A resuming stream can be generated on the sending system by running:
zfs send -t 1-143f2c29b2-f8-789c636064000310a500c4ec50360710e72765a52697303074f07182d560c8a7a515a7968064fa5861f26c48f2499525a9c540fa464f504c3633a6fe92fcf4d2cc14068686f331699f158e3df64092e704cbe725e6a6323004e4e7e7c41b18eafbe62766a6a426163bf866a6172596a4ea269696e4eb1a191899e81a1ae91a98c41b9aeb1a1840ece16640f82b393fb7a028b5b8383f9b010e003db42846

LTS_Tom · December 5, 2024, 1:17pm

Have you tried running a scrub on the source pool?

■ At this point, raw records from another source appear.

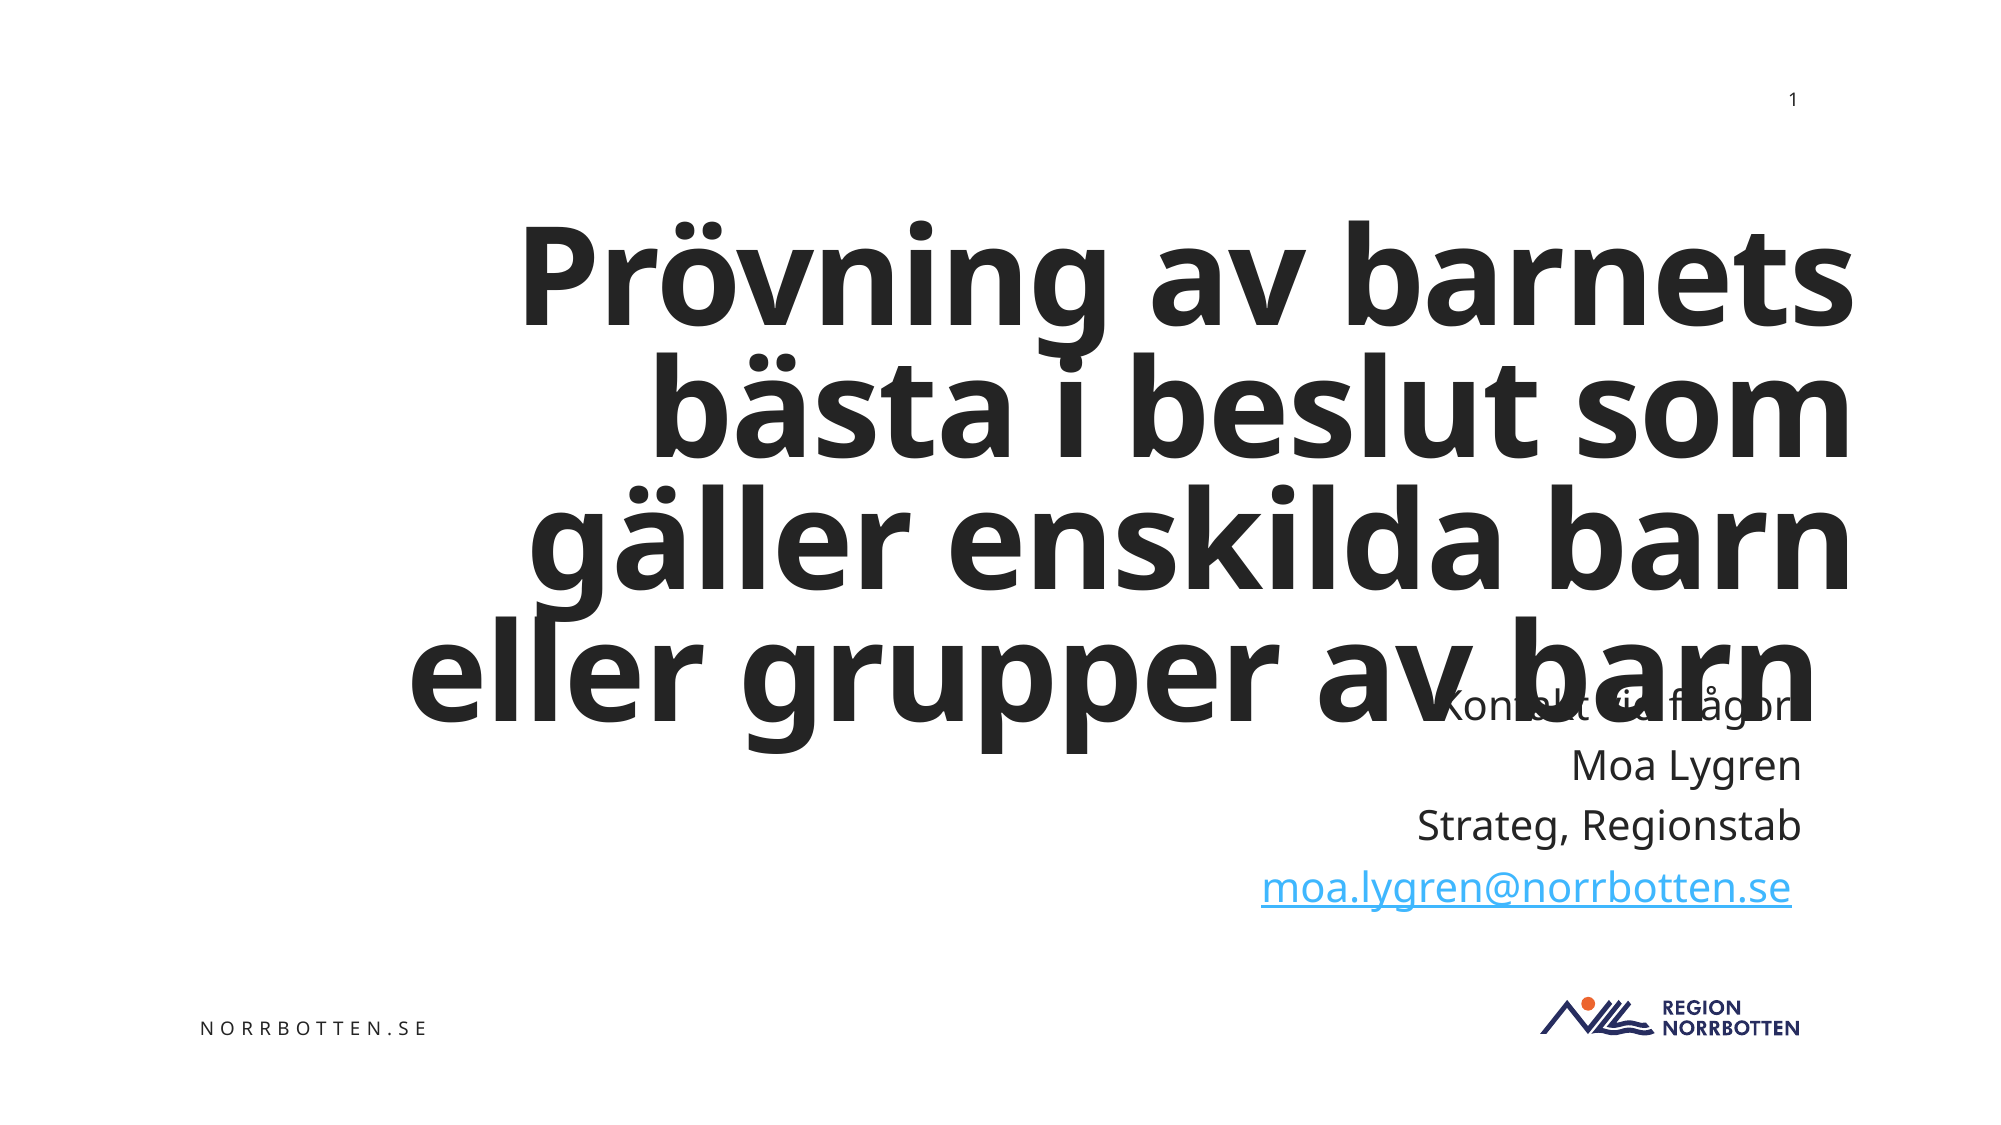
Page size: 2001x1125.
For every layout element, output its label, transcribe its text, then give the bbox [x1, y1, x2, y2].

slide_number 1 [1346, 0, 1799, 200]
list Kontakt vid frågor: Moa Lygren Strateg, Regionstab moa.lygren@norrbotten.se [203, 668, 1803, 959]
title Prövning av barnets bästa i beslut som gäller enskilda barn eller grupper av barn [255, 219, 1857, 510]
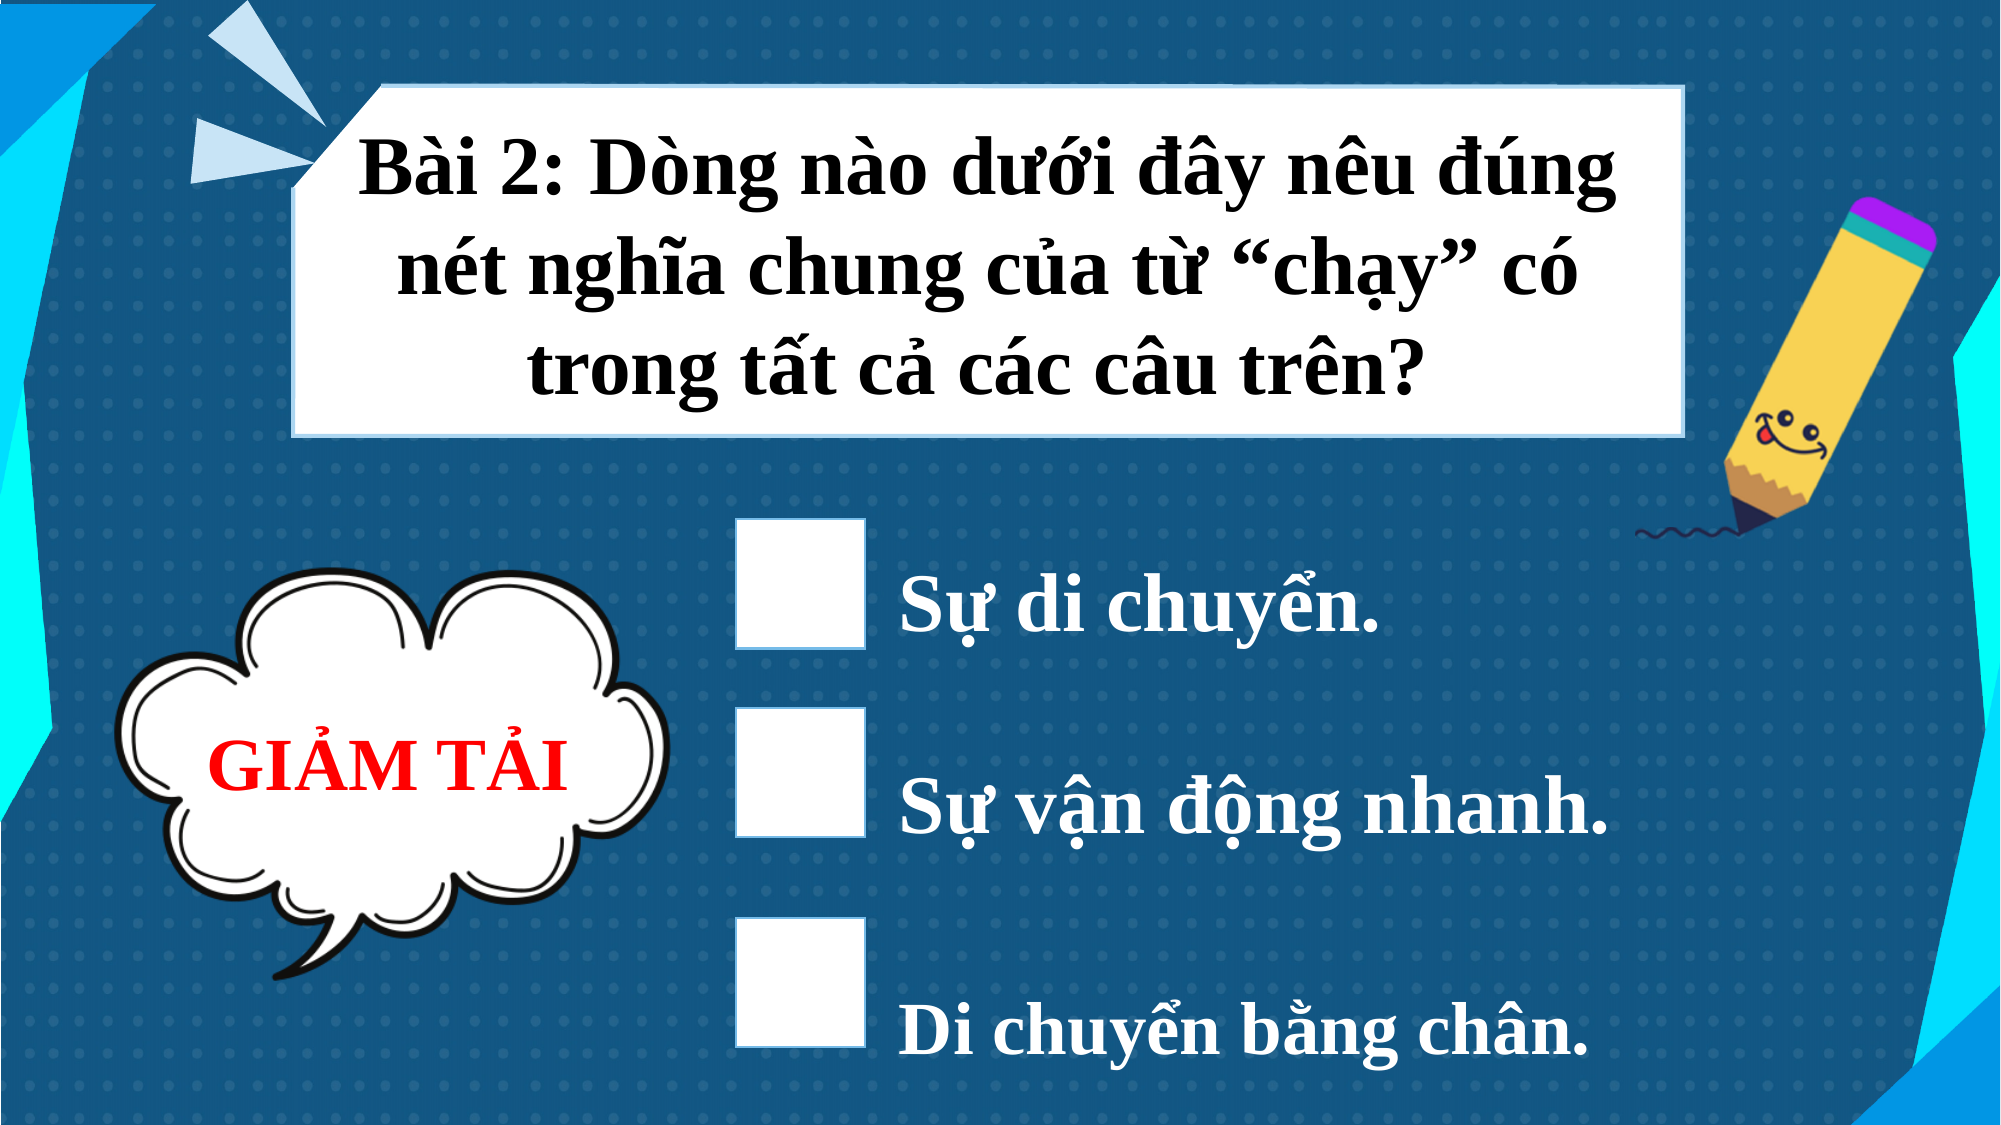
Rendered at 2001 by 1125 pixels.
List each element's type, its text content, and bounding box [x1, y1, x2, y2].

picture [0, 1, 2000, 1125]
text_box Di chuyển bằng chân. [898, 963, 2000, 1086]
text_box [735, 917, 866, 1048]
text_box Sự di chuyển. [898, 536, 1411, 659]
text_box [735, 518, 866, 650]
text_box Sự vận động nhanh. [898, 739, 2000, 862]
text_box [735, 707, 866, 838]
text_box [193, 0, 1683, 436]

Desnet · December 6, 2024, 6:47am

I came across a similar discussion last night, so I just scheduled a scrub on the source.

It was completed this morning and displayed “Scrub repaired 0B with 2 errors.” It also listed the two problematic files. Could you advise on how best to handle these? Should I overwrite the files or delete them?

Looking forward to your guidance.

LTS_Tom · December 6, 2024, 10:29am

Are the files readable or broken? If they arr broken delete them.

Desnet · December 8, 2024, 4:44pm

I ended up using rsync to copy the files, and after leaving it running overnight, the transfer was successfully completed.

Here’s the command I used for reference:

rsync -av --progress /mnt/Pool_01/Dataset_XXX/ /mnt/Pool_02/Dataset_XXX/

Additionally, I followed the method from this video by Craft Computing to verify file lengths and timestamps using Windows dir and fc commands. Here’s the process:

Mount the new pool as the Z: network drive and run the following command:

Z:\> dir /s > DirNew.txt

Then, remount the old pool as Z:, restart CMD, and run the same command:

Z:\> dir /s > DirOld.txt

Finally, I compared the two files locally with the following command:

K:\Temp> fc DirOld.txt DirNew.txt > output.txt

The output.txt file highlighted many differences, but they were all related to Thumbs.db or temporary .xlsx or .docx files. Are those skipped automatically by rsync ?

With this, I believe everything is in place and verified!
Except for the 2 files that the scrub failed to fix, they were recovered from someone’s PC, so it’s still fine.

Desnet · December 8, 2024, 4:52pm

However I do have a follow-up question.

After moving & verifying the files today, I noticed that the available space on Pool_02 is significantly less than I expected. The total used space on the transferred datasets adds up to only about 7TB, but the entire pool shows 10TB as used.

I checked for snapshots, and while there were some created earlier due to zfs send, I’ve deleted them all over the past two weeks. No auto snapshot tasks have been initiated on the new pool either.

Could anyone help me understand where the missing space might have gone?
Any insights would be greatly appreciated!